Recordar y nombrar miles de veces

 

El inicio de 2016 es un momento propicio para reiterar que la barbarie de la que fueron objeto los normalistas de Ayotzinapa sacudió la conciencia de la humanidad. El secretario general de la OEA aseveró: “Este hecho enlutó a todos los países del continente americano”. El portavoz del Departamento de Estado de los Estados Unidos declaró: “Éste es un crimen alarmante que demanda una investigación completa y transparente”. El papa Francisco elevó una oración por el pueblo de México y externó que “sufre por la desaparición de sus estudiantes y por tantos problemas parecidos”.

Dieciséis eurodiputados exigieron que la renovación del tratado de libre comercio suscrito con el Estado mexicano sea puesta en pausa mientras se esclarece la verdad en torno a este nefando acontecimiento. En Alemania, diputados del Partido Verde exigieron justicia e hicieron saber que la falta de transparencia sobre la masacre habrá de repercutir en la firma del convenio de colaboración en materia de seguridad en proceso de negociación con nuestro país.

“¡Vivos se los llevaron! ¡Vivos los queremos!”. Ésa fue la consigna uniforme lanzada al aire durante las movilizaciones efectuadas en numerosos puntos del extranjero, como Londres, París, Berlín, Barcelona, Madrid, Florencia, Helsinki, Copenhague, Ginebra, Buenos Aires, Santiago de Chile, La Paz, Caracas, Managua, San Juan de Puerto Rico…

Todo esto condensa el sentimiento generalizado de estupefacción, horror y coraje que provocó la tragedia de 43 jóvenes, hijos de familias pobres, que decidieron abrazar la carrera de la docencia para desempeñarse como maestros en comunidades rurales e indígenas.

Se trata, pues, de una atrocidad sin paralelo en la historia reciente que amerita el repudio colectivo y la exigencia de que se desplieguen los mayores esfuerzos posibles a fin de esclarecer la verdad, llevar a los responsables ante la justicia, efectuar las reparaciones integrales a que haya lugar y que el Estado otorgue las garantías objetivas de la no repetición de los hechos.

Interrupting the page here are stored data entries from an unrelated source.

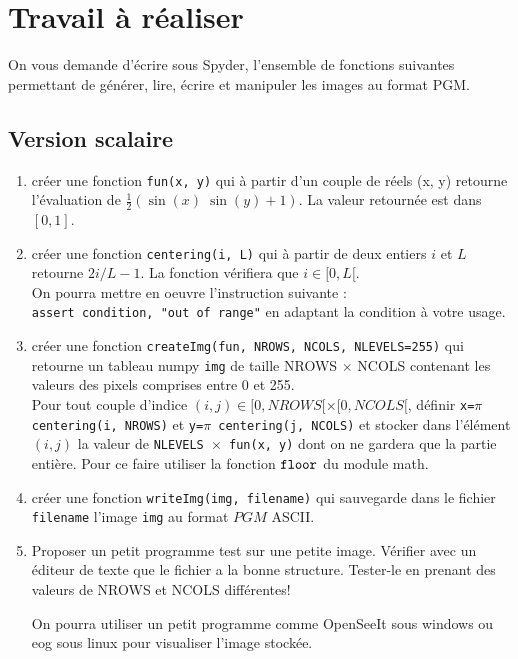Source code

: \documentclass[a4paper, 10pt]{article}
\begin{document}
\section{Travail à réaliser}
On vous demande d'écrire sous Spyder, l'ensemble de fonctions suivantes permettant de générer, lire, écrire et manipuler les images au format PGM.

\subsection{Version scalaire}
\begin{enumerate} 
\item créer une fonction {\tt fun(x, y)} qui à partir d'un couple de réels (x, y) 
retourne l'évaluation de $\frac{1}{2} (\sin(x)\; \sin(y)+1)$.
La valeur retournée est dans $[0, 1]$.

\item créer une fonction {\tt centering(i, L)} qui à partir de deux entiers $i$ et $L$
retourne $2 i/L-1$. La fonction vérifiera que $i \in [0, L[$. \\
On pourra mettre en oeuvre l'instruction suivante : \\
{\tt assert condition, "out of range"} en adaptant la condition à votre usage.

\item créer une fonction {\tt createImg(fun, NROWS, NCOLS, NLEVELS=255)}
qui retourne un tableau numpy {\tt img} de taille NROWS $\times$ NCOLS contenant les valeurs
des pixels comprises entre 0 et 255. \\
Pour tout couple d'indice $(i, j) \in [0, NROWS[ \times [0, NCOLS[$, définir
{\tt x=$\pi$ centering(i, NROWS)} et {\tt y=$\pi$  centering(j, NCOLS)}
et stocker dans l'élément $(i, j)$ la valeur de {\tt NLEVELS $\times$ fun(x, y)}
dont on ne gardera que la partie entière. Pour ce faire utiliser la fonction $\tt floor$
du module math.

\item créer une fonction {\tt writeImg(img, filename)} qui sauvegarde
dans le fichier {\tt filename} l'image {\tt img} au format $PGM$ ASCII.

\item Proposer un petit programme test sur une petite image. Vérifier
avec un éditeur de texte que le fichier a la bonne structure.
Tester-le en prenant des valeurs de NROWS et NCOLS différentes!

On pourra utiliser un petit programme comme OpenSeeIt sous windows ou eog
sous linux pour visualiser l'image stockée.


\end{enumerate}
\end{document}
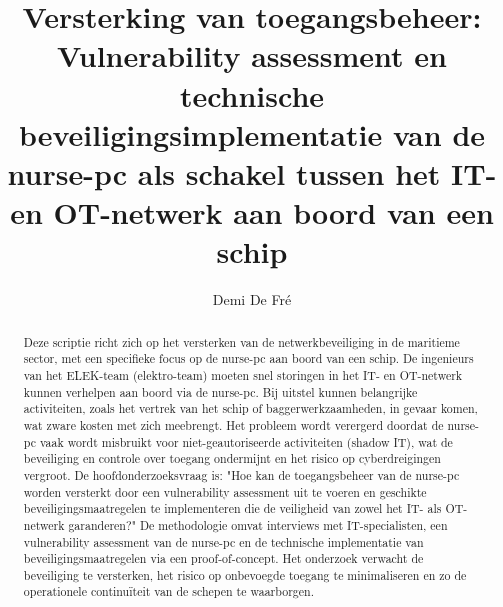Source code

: \documentclass{hogent-article}
\title{Versterking van toegangsbeheer: Vulnerability assessment en 
technische beveiligingsimplementatie van de nurse-pc als schakel tussen het IT- en OT-netwerk aan boord van een schip}
\author{Demi De Fré}
\begin{document}
\begin{abstract}
  Deze scriptie richt zich op het versterken van de netwerkbeveiliging in de maritieme sector, met een specifieke focus op de nurse-pc aan boord van een schip. 
  De ingenieurs van het ELEK-team (elektro-team) moeten snel storingen in het IT- en OT-netwerk kunnen verhelpen aan boord via de nurse-pc. 
  Bij uitstel kunnen belangrijke activiteiten, zoals het vertrek van het schip of baggerwerkzaamheden, in gevaar komen, wat zware kosten met zich meebrengt. 
  Het probleem wordt verergerd doordat de nurse-pc vaak wordt misbruikt voor niet-geautoriseerde activiteiten (shadow IT), wat de beveiliging en controle over toegang 
  ondermijnt en het risico op cyberdreigingen vergroot. De hoofdonderzoeksvraag is: "Hoe kan de toegangsbeheer van de nurse-pc worden versterkt door een vulnerability 
  assessment uit te voeren en geschikte beveiligingsmaatregelen te implementeren die de veiligheid van zowel het IT- als OT-netwerk garanderen?" 
  De methodologie omvat interviews met IT-specialisten, een vulnerability assessment van de nurse-pc en de technische implementatie van beveiligingsmaatregelen via een proof-of-concept. 
  Het onderzoek verwacht de beveiliging te versterken, het risico op onbevoegde toegang te minimaliseren en zo de operationele continuïteit van de schepen te waarborgen. 
\end{abstract}

\tableofcontents



\printbibliography[heading=bibintoc]
\end{document}
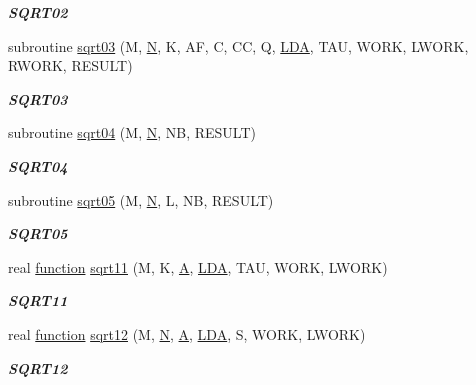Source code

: \begin{DoxyCompactItemize}
\begin{DoxyCompactList}\small\item\em {\bfseries S\+Q\+R\+T02} \end{DoxyCompactList}\item 
subroutine \hyperlink{group__single__lin_gaeae21f84be0e1068baf76cf10be146c2}{sqrt03} (M, \hyperlink{polmisc_8c_a0240ac851181b84ac374872dc5434ee4}{N}, K, A\+F, C, C\+C, Q, \hyperlink{example__user_8c_ae946da542ce0db94dced19b2ecefd1aa}{L\+D\+A}, T\+A\+U, W\+O\+R\+K, L\+W\+O\+R\+K, R\+W\+O\+R\+K, R\+E\+S\+U\+L\+T)
\begin{DoxyCompactList}\small\item\em {\bfseries S\+Q\+R\+T03} \end{DoxyCompactList}\item 
subroutine \hyperlink{group__single__lin_gaa20cb2db08122acf44ad5732dd40d128}{sqrt04} (M, \hyperlink{polmisc_8c_a0240ac851181b84ac374872dc5434ee4}{N}, N\+B, R\+E\+S\+U\+L\+T)
\begin{DoxyCompactList}\small\item\em {\bfseries S\+Q\+R\+T04} \end{DoxyCompactList}\item 
subroutine \hyperlink{group__single__lin_gafa5bdb34d3d7382c7a17d5977aef8aca}{sqrt05} (M, \hyperlink{polmisc_8c_a0240ac851181b84ac374872dc5434ee4}{N}, L, N\+B, R\+E\+S\+U\+L\+T)
\begin{DoxyCompactList}\small\item\em {\bfseries S\+Q\+R\+T05} \end{DoxyCompactList}\item 
real \hyperlink{afunc_8m_a7b5e596df91eadea6c537c0825e894a7}{function} \hyperlink{group__single__lin_gafb9ec2d6bba0950d67553d0634567a42}{sqrt11} (M, K, \hyperlink{classA}{A}, \hyperlink{example__user_8c_ae946da542ce0db94dced19b2ecefd1aa}{L\+D\+A}, T\+A\+U, W\+O\+R\+K, L\+W\+O\+R\+K)
\begin{DoxyCompactList}\small\item\em {\bfseries S\+Q\+R\+T11} \end{DoxyCompactList}\item 
real \hyperlink{afunc_8m_a7b5e596df91eadea6c537c0825e894a7}{function} \hyperlink{group__single__lin_gaea6ca6681fe1402ff5b7f8eecd6b8ff2}{sqrt12} (M, \hyperlink{polmisc_8c_a0240ac851181b84ac374872dc5434ee4}{N}, \hyperlink{classA}{A}, \hyperlink{example__user_8c_ae946da542ce0db94dced19b2ecefd1aa}{L\+D\+A}, S, W\+O\+R\+K, L\+W\+O\+R\+K)
\begin{DoxyCompactList}\small\item\em {\bfseries S\+Q\+R\+T12} \end{DoxyCompactList}\item 

\end{DoxyCompactItemize}
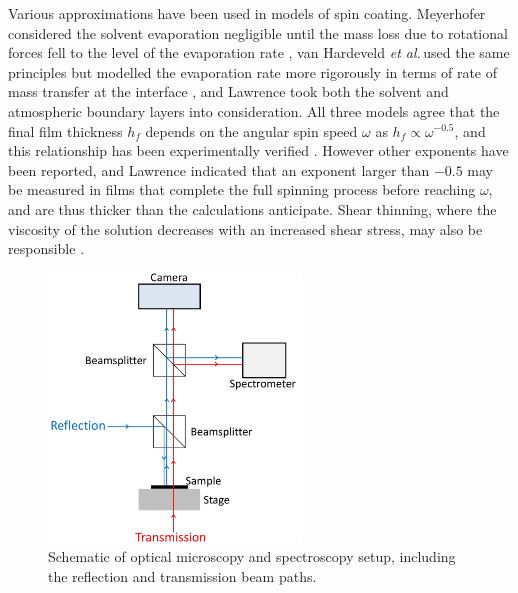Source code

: Various approximations have been used in models of spin coating. Meyerhofer considered the solvent evaporation negligible until the mass loss due to rotational forces fell to the level of the evaporation rate \cite{Meyerhofer1978}, van Hardeveld \textit{et al.\,}used the same principles but modelled the evaporation rate more rigorously in terms of rate of mass transfer at the interface \cite{VanHardeveld1995}, and Lawrence took both the solvent and atmospheric boundary layers into consideration\cite{Lawrence1988}. All three models agree that the final film thickness $h_f$ depends on the angular spin speed $\omega$ as $h_f \propto \omega^{-0.5}$, and this relationship has been experimentally verified \cite{Meyerhofer1978, VanHardeveld1995}. However other exponents have been reported, and Lawrence indicated that an exponent %
larger %
than $-0.5$ may be measured in films that complete the full spinning process before reaching $\omega$, and are thus thicker than the calculations anticipate. Shear thinning, where the viscosity of the solution decreases with an increased shear stress, may also be responsible \cite{Lawrence1988}.

\begin{figure}[h!]
\centering    
\includegraphics[width=0.6\textwidth]{Microscope}
\caption{Schematic of optical microscopy and spectroscopy setup, including the reflection and transmission beam paths.}
\label{Microscope}
\end{figure}

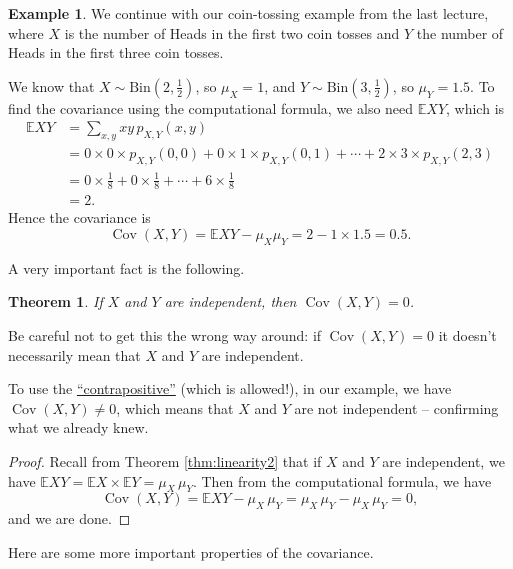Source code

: \documentclass[
  a4paper,
]{book}
\newtheorem{theorem}{Theorem}[chapter]
\theoremstyle{definition}
\theoremstyle{definition}
\newtheorem{example}{Example}[chapter]
\theoremstyle{definition}
\theoremstyle{definition}
\theoremstyle{remark}
\begin{document}
\begin{example}
We continue with our coin-tossing example from the last lecture, where \(X\) is the number of Heads in the first two coin tosses and \(Y\) the number of Heads in the first three coin tosses.

We know that \(X \sim \text{Bin}(2, \frac12)\), so \(\mu_X = 1\), and \(Y \sim \text{Bin}(3, \frac12)\), so \(\mu_Y = 1.5\). To find the covariance using the computational formula, we also need \(\mathbb EXY\), which is
\begin{align*}
\mathbb EXY &= \sum_{x,y} xy\, p_{X,Y}(x,y) \\
  &= 0\times 0\times p_{X,Y}(0,0) + 0 \times 1 \times p_{X,Y}(0,1) + \cdots + 2\times 3 \times p_{X,Y}(2,3) \\
  &= 0 \times \tfrac18 + 0 \times \tfrac18 + \cdots + 6 \times \tfrac18 \\
  &= 2.
\end{align*}
Hence the covariance is
\[ \operatorname{Cov}(X,Y) = \mathbb EXY - \mu_X\mu_Y = 2 - 1 \times 1.5 = 0.5 .\]
\end{example}

A very important fact is the following.

\begin{theorem}
If \(X\) and \(Y\) are independent, then \(\operatorname{Cov}(X,Y) = 0\).
\end{theorem}

Be careful not to get this the wrong way around: if \(\operatorname{Cov}(X,Y) = 0\) it doesn't necessarily mean that \(X\) and \(Y\) are independent.

To use the \href{https://www.varsitytutors.com/hotmath/hotmath_help/topics/converse-inverse-contrapositive}{``contrapositive''} (which is allowed!), in our example, we have \(\operatorname{Cov}(X,Y) \neq 0\), which means that \(X\) and \(Y\) are not independent -- confirming what we already knew.

\begin{proof}
Recall from Theorem \ref{thm:linearity2} that if \(X\) and \(Y\) are independent, we have \(\mathbb EXY = \mathbb EX \times \mathbb EY = \mu_X \, \mu_Y\). Then from the computational formula, we have
\[ \operatorname{Cov}(X,Y) = \mathbb EXY - \mu_X\,\mu_Y = \mu_X\,\mu_Y - \mu_X\,\mu_Y = 0, \]
and we are done.
\end{proof}

Here are some more important properties of the covariance.
\end{document}
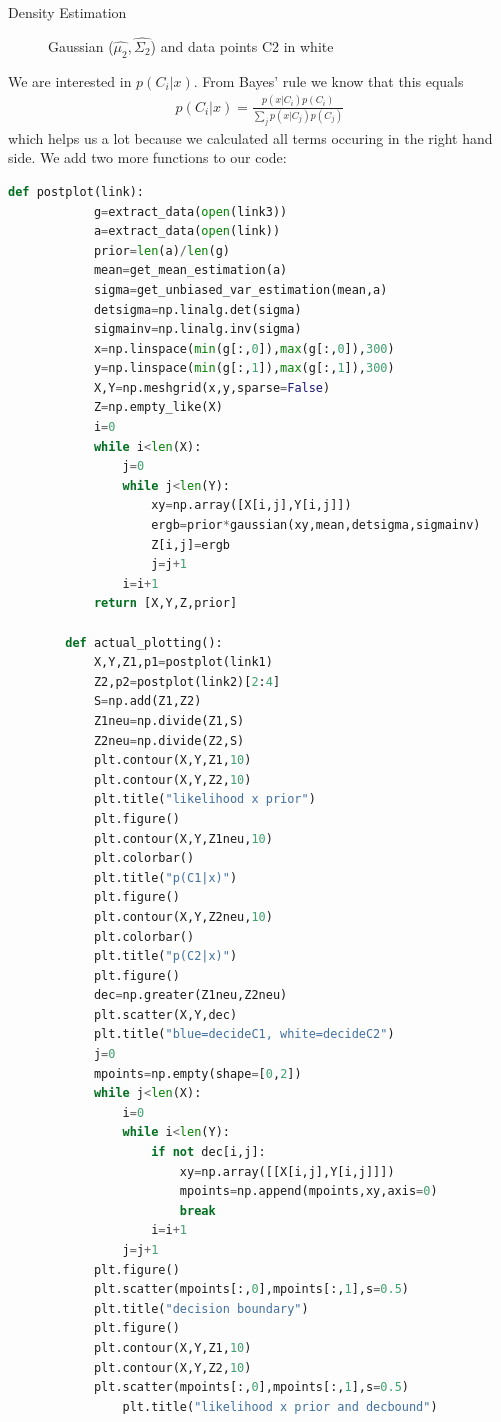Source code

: \documentclass[
ngerman,
]{tudaexercise}
\begin{document}
\begin{task}{Density Estimation}
\begin{subtask}
\begin{figure}[H]
	\caption{Gaussian ($\hat{\mu_2},\hat{\Sigma_2}$) and data points C2 in white}
\end{figure}
\end{subtask}\noindent
\begin{subtask}
	We are interested in $p(C_i|x)$. From Bayes' rule we know that this equals\begin{align*}
		p(C_i|x)=\frac{p(x|C_i)p(C_i)}{\sum_j p(x|C_j)p(C_j)}
	\end{align*}
	which helps us a lot because we calculated all terms occuring in the right hand side. We add two more functions to our code:
	\begin{lstlisting}[language=Python]
		def postplot(link):
			g=extract_data(open(link3))
			a=extract_data(open(link))
			prior=len(a)/len(g)
			mean=get_mean_estimation(a)
			sigma=get_unbiased_var_estimation(mean,a)
			detsigma=np.linalg.det(sigma)
			sigmainv=np.linalg.inv(sigma)
			x=np.linspace(min(g[:,0]),max(g[:,0]),300)
			y=np.linspace(min(g[:,1]),max(g[:,1]),300)
			X,Y=np.meshgrid(x,y,sparse=False)
			Z=np.empty_like(X)
			i=0
			while i<len(X):
				j=0
				while j<len(Y):
					xy=np.array([X[i,j],Y[i,j]])
					ergb=prior*gaussian(xy,mean,detsigma,sigmainv)
					Z[i,j]=ergb
					j=j+1
				i=i+1
			return [X,Y,Z,prior]
		
		def actual_plotting():
			X,Y,Z1,p1=postplot(link1)
			Z2,p2=postplot(link2)[2:4]
			S=np.add(Z1,Z2)
			Z1neu=np.divide(Z1,S)
			Z2neu=np.divide(Z2,S)
			plt.contour(X,Y,Z1,10)
			plt.contour(X,Y,Z2,10)
			plt.title("likelihood x prior")
			plt.figure()
			plt.contour(X,Y,Z1neu,10)
			plt.colorbar()
			plt.title("p(C1|x)")
			plt.figure()
			plt.contour(X,Y,Z2neu,10)
			plt.colorbar()
			plt.title("p(C2|x)")
			plt.figure()
			dec=np.greater(Z1neu,Z2neu)
			plt.scatter(X,Y,dec)
			plt.title("blue=decideC1, white=decideC2") 
			j=0
			mpoints=np.empty(shape=[0,2])
			while j<len(X):
				i=0
				while i<len(Y):
					if not dec[i,j]:
						xy=np.array([[X[i,j],Y[i,j]]])
						mpoints=np.append(mpoints,xy,axis=0)
						break
					i=i+1
				j=j+1
			plt.figure()
			plt.scatter(mpoints[:,0],mpoints[:,1],s=0.5)
			plt.title("decision boundary") 
			plt.figure()
			plt.contour(X,Y,Z1,10)
			plt.contour(X,Y,Z2,10)
			plt.scatter(mpoints[:,0],mpoints[:,1],s=0.5)
    			plt.title("likelihood x prior and decbound")


\end{lstlisting}
\end{subtask}
\end{task}
\end{document}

Mientras ello sucede, es de vital importancia no dejar de tener presentes en la mente y en el corazón a las víctimas de este abominable crimen de lesa humanidad. Invisibilizar, negar o desaparecer de la memoria colectiva a los 43 desaparecidos sería otra crueldad imperdonable. No hay que permitir que los cubra la indigna losa del olvido. Es preciso recordarlos y nombrarlos no una ni dos ni tres, cientos de veces, miles de veces. Es por ellos y sus atribulados padres, es por los más de 23 mil desaparecidos, es por todos nosotros, es por la salud y la viabilidad del país. Es así como se hará realidad el imperativo ético proyectado en la conmovedora prosa de la gran poetisa Rosario Castellanos:

Recuerdo, recordemos.

Ésta es nuestra manera de ayudar a que amanezca

sobre tantas conciencias mancilladas,

sobre un texto iracundo,

sobre una reja abierta,

sobre el rostro amparado tras la máscara.

Recuerdo, recordemos, hasta que la justicia se siente entre nosotros.